Les instruments robotiques reproduisent avec précision les gestes du poignet humain dans des zones profondes et difficiles d’accès, tout en minimisant les incisions. Le robot apporte ainsi une meilleure dextérité, une vision 3D grossie du champ opératoire, et des sutures plus étanches.

Au-delà de l’innovation technologique, cette initiative porte une ambition forte: démocratiser l’accès aux soins de qualité, quel que soit l’endroit où réside le patient. «Il n’y a qu’une seule médecine. On ne devrait pas exercer une médecine différente à Casablanca ou au Sahara», a affirmé Rochdi Talib. L’objectif affiché par le président du groupe est clair: faire voyager l’expertise médicale à la vitesse de la lumière.

Un investissement humain et financier considérable

Pour Akdital, faire voyager l’expertise médicale à la vitesse de la lumière n’est pas un simple slogan, mais un engagement opérationnel. « On ne joue pas avec la vie des patients, une équipe locale était mobilisée pour prendre le relais en cas de problème», ajoute le président du groupe. Conscients des enjeux vitaux d’une telle intervention, les responsables ont mis en place un arsenal de sécurité: double réseau sécurisé, présence humaine sur place et protocoles de secours rigoureusement définis.

L’opération, qui aurait coûté 85.000 dirhams au patient en temps normal, a finalement été prise en charge en grande partie par la CNSS, soit 70.000 dirhams, à la suite d’une sollicitation de Rochdi Talib. Le patient n’a eu à s’acquitter que des 15.000 dirhams restants. Une première qui, selon le président d’Akdital, pourrait ouvrir la voie à une couverture plus large de ce type d’actes à l’avenir. Cette somme, bien qu’importante, ne représente qu’une fraction du budget mobilisé par le groupe pour démocratiser la chirurgie robotique: à titre d’exemple, un seul robot coûte près de 2 millions de dirhams.

Pour former les chirurgiens marocains, Akdital envoie régulièrement des médecins en Chine. Mais, comme l’a rappelé le docteur Adil Ouzzane, l’expertise ne s’acquiert qu’avec la pratique, à raison de 30 à 50 cas opérés pour atteindre un niveau optimal.
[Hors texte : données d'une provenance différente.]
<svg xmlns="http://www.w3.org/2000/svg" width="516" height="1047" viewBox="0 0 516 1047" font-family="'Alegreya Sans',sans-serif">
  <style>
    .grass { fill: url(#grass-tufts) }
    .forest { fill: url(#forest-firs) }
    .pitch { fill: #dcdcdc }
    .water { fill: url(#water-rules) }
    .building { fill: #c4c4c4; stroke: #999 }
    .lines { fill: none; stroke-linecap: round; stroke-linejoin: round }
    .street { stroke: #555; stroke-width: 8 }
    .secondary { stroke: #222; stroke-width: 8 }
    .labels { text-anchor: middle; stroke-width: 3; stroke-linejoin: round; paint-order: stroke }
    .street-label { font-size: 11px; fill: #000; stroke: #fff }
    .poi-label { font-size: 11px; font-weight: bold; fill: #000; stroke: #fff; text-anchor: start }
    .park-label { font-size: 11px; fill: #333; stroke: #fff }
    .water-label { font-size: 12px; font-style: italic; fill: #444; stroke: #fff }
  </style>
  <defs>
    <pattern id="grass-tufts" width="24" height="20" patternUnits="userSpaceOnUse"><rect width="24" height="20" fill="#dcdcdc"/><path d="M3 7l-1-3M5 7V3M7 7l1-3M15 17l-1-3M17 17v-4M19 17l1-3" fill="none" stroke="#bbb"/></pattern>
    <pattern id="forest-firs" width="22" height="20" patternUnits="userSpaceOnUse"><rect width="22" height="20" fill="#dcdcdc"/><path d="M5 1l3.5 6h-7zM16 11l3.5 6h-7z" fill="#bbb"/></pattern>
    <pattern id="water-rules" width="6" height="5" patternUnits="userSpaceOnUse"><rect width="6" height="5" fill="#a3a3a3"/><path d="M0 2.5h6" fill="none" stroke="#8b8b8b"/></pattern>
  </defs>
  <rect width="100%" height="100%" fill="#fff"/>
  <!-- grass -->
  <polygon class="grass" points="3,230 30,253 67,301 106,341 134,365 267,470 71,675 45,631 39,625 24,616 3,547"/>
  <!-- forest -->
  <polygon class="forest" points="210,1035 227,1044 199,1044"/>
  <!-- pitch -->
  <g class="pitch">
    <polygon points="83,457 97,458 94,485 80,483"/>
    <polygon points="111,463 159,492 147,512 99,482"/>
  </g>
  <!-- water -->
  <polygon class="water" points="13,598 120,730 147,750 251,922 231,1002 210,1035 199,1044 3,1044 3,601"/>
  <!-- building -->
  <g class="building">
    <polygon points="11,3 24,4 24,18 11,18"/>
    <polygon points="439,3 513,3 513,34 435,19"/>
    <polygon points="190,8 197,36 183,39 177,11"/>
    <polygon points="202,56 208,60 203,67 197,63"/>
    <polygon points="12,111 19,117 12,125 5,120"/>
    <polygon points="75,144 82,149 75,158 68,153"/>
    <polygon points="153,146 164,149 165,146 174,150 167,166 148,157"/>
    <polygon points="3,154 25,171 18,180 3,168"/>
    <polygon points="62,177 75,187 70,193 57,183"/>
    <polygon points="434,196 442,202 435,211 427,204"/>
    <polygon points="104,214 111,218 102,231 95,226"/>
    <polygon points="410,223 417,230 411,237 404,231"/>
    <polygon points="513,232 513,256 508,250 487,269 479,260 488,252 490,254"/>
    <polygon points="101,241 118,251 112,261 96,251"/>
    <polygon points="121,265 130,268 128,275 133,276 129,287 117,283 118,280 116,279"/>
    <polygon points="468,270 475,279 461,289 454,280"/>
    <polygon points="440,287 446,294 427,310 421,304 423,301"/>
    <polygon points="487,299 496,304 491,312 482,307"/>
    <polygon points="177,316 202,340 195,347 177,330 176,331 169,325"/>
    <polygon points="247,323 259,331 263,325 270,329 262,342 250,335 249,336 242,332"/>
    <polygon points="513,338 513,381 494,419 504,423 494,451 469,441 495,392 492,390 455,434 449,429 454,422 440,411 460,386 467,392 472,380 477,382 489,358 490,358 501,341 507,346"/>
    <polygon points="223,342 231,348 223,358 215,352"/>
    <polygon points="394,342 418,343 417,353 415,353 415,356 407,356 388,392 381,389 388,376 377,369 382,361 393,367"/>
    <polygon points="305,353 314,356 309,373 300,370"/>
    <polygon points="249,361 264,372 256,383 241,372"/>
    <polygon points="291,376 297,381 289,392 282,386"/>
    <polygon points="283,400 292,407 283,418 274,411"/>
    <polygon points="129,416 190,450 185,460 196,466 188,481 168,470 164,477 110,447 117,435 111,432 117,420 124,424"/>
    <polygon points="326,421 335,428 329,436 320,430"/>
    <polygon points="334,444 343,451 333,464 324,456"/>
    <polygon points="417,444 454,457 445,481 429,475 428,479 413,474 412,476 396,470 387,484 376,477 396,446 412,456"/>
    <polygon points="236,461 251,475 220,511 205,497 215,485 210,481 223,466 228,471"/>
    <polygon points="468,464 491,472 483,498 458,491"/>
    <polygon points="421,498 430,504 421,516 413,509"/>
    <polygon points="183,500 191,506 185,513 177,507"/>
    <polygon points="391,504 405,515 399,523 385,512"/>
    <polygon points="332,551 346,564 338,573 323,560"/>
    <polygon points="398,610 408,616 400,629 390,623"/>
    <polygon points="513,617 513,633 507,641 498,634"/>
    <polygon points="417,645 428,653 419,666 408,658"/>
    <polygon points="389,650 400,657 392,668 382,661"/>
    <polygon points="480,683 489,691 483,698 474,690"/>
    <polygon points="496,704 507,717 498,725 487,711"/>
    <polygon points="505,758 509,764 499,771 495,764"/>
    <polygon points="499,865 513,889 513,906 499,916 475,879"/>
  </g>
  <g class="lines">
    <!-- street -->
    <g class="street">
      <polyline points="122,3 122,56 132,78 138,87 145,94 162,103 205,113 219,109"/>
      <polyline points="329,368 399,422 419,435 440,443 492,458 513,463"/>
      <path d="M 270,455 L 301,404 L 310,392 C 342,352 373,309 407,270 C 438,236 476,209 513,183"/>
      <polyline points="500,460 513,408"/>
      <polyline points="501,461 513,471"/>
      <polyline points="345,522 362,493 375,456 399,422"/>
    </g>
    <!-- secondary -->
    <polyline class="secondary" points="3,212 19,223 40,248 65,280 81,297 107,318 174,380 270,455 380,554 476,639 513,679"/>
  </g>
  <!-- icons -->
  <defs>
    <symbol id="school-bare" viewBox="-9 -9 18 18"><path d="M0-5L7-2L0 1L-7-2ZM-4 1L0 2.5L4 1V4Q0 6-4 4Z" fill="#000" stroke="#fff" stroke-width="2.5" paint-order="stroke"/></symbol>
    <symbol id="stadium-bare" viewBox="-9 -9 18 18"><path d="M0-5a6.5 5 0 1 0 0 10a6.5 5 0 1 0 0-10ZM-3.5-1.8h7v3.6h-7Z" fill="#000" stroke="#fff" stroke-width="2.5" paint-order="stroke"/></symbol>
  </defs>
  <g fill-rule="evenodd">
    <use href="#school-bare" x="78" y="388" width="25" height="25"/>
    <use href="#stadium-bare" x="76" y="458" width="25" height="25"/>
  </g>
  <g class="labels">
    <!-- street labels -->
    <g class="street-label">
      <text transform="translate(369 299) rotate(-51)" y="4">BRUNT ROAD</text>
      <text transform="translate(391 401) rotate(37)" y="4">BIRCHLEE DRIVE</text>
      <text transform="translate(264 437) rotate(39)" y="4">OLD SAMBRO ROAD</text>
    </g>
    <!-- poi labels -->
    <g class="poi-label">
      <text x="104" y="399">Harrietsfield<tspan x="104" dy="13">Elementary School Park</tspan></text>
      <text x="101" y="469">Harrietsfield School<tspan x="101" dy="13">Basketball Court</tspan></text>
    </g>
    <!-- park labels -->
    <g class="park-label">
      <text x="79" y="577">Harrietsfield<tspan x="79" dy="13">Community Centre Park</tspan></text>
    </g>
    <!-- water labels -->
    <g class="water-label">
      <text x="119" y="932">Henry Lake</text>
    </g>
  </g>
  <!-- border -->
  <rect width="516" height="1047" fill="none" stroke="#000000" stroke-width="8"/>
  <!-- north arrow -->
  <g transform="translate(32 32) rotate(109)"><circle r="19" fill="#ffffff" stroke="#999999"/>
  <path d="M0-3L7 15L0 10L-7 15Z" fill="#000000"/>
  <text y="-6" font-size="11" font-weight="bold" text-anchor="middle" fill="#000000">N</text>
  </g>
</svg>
L’avenir de la chirurgie robotique au Maroc

La demande est forte, notamment pour la chirurgie de la prostate, où les patients constatent une nette différence d’issue par rapport à la chirurgie conventionnelle. En revanche, pour d’autres spécialités comme la chirurgie digestive, la perception du bénéfice est encore limitée, ce qui freine la demande.

Cela n’empêche pas Rochdi Talib de conclure avec optimisme: «Dans cinq ans, il y aura des robots partout et des médecins marocains formés pour les piloter. Nous ne sommes qu’un exemple. J’espère que d’autres suivront.»
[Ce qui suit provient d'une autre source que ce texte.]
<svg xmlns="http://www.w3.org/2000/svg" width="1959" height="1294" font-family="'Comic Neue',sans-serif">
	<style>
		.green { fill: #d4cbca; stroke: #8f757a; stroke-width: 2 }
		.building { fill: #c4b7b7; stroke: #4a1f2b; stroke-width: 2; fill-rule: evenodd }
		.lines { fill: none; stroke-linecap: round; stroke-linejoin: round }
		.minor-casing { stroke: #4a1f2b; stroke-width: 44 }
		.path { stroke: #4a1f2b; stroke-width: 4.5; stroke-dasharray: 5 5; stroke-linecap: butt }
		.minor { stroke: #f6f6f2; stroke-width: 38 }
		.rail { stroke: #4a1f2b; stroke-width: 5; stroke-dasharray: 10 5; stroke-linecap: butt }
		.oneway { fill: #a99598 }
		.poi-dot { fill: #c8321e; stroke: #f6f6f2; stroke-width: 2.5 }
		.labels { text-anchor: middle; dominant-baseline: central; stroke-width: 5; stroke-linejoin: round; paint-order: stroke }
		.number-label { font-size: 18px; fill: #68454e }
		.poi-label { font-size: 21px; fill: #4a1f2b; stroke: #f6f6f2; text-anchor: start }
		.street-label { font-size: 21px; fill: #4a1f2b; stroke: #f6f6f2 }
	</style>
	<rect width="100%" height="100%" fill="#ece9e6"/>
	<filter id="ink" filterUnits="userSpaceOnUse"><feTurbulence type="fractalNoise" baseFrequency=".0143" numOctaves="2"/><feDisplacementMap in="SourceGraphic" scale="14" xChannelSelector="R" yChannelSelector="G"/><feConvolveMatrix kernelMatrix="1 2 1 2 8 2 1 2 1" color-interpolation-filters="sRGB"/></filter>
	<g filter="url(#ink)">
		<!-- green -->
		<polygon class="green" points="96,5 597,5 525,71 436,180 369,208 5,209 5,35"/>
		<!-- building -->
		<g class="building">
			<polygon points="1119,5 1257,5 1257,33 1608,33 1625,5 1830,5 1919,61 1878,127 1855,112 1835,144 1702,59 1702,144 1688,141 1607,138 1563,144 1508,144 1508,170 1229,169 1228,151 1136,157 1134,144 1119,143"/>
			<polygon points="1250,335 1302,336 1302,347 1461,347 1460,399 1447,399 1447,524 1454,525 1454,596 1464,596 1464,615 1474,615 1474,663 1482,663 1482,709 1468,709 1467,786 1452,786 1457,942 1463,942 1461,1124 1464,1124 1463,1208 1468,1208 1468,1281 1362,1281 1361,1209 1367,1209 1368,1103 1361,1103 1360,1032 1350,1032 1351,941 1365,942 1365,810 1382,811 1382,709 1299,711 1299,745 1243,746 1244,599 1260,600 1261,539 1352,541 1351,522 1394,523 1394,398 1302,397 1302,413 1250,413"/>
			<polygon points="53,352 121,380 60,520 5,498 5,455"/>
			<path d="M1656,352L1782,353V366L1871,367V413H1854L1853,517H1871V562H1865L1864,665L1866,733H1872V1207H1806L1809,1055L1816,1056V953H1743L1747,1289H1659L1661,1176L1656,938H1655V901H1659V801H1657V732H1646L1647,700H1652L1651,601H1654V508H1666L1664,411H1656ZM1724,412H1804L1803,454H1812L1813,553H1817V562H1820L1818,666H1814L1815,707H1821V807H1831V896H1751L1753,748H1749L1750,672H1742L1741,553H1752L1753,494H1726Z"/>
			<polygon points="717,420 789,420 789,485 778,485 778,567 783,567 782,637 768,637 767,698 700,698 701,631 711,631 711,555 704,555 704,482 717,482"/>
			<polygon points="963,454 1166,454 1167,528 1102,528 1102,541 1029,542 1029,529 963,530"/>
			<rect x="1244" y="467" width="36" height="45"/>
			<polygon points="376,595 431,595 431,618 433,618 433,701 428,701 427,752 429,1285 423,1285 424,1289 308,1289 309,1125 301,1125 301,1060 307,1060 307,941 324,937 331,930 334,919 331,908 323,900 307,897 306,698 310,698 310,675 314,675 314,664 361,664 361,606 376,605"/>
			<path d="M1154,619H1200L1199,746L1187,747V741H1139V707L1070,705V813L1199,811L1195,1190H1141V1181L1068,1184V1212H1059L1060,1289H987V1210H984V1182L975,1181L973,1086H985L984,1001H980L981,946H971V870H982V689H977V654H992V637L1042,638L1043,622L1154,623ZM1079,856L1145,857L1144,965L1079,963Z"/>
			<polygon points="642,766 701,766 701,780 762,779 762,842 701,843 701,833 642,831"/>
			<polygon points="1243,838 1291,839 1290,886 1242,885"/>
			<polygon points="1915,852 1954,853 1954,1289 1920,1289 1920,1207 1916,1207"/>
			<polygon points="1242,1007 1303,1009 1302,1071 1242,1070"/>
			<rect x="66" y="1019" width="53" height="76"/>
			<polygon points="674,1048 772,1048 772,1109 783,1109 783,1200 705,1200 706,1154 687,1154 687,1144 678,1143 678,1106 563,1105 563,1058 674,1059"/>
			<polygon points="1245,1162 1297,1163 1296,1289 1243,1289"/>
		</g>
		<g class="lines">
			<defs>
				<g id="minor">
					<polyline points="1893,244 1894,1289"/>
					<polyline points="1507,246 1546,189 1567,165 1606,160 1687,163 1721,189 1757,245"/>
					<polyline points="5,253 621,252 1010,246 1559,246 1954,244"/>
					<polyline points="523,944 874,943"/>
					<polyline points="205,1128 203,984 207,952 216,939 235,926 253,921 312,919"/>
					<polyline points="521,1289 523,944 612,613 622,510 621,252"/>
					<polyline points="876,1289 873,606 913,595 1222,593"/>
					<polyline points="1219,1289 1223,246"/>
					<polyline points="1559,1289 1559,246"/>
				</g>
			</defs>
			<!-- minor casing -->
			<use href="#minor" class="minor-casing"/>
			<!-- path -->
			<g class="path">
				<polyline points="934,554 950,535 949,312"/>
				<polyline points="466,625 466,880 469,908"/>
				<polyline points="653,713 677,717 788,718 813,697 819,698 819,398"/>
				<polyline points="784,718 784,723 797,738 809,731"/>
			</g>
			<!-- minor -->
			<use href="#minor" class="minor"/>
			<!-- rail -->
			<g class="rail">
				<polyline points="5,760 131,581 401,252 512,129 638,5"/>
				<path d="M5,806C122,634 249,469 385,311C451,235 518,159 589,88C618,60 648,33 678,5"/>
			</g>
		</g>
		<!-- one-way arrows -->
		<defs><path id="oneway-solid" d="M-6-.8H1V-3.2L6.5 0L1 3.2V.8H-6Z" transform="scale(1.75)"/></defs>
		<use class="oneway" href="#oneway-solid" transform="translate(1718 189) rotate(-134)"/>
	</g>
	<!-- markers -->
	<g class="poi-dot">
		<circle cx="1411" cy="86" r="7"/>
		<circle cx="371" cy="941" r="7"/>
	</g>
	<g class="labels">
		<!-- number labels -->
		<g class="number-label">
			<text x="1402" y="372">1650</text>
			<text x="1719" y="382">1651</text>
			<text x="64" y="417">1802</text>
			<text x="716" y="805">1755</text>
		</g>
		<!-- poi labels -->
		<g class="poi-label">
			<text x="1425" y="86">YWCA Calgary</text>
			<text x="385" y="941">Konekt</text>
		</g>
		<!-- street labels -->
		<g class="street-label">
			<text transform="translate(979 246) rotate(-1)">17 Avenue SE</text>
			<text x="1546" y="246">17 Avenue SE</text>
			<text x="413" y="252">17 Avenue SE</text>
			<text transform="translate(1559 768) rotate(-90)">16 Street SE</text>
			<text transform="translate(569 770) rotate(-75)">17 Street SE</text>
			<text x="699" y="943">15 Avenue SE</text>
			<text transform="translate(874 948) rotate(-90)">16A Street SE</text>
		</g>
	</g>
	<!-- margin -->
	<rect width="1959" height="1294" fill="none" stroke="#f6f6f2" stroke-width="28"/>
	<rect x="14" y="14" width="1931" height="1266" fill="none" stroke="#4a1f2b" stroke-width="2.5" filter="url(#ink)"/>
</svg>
Cette première dans un pays en développement illustre le potentiel phénoménal du capital humain marocain. En misant sur la formation, la technologie et la communication, le Maroc se positionne comme un modèle d’innovation médicale. Une vision que résume ainsi Rochdi Talib: «Nous n’avons pas de pétrole ni de gaz, mais nous avons une main-d’œuvre exceptionnelle et une matière grise extraordinaire.»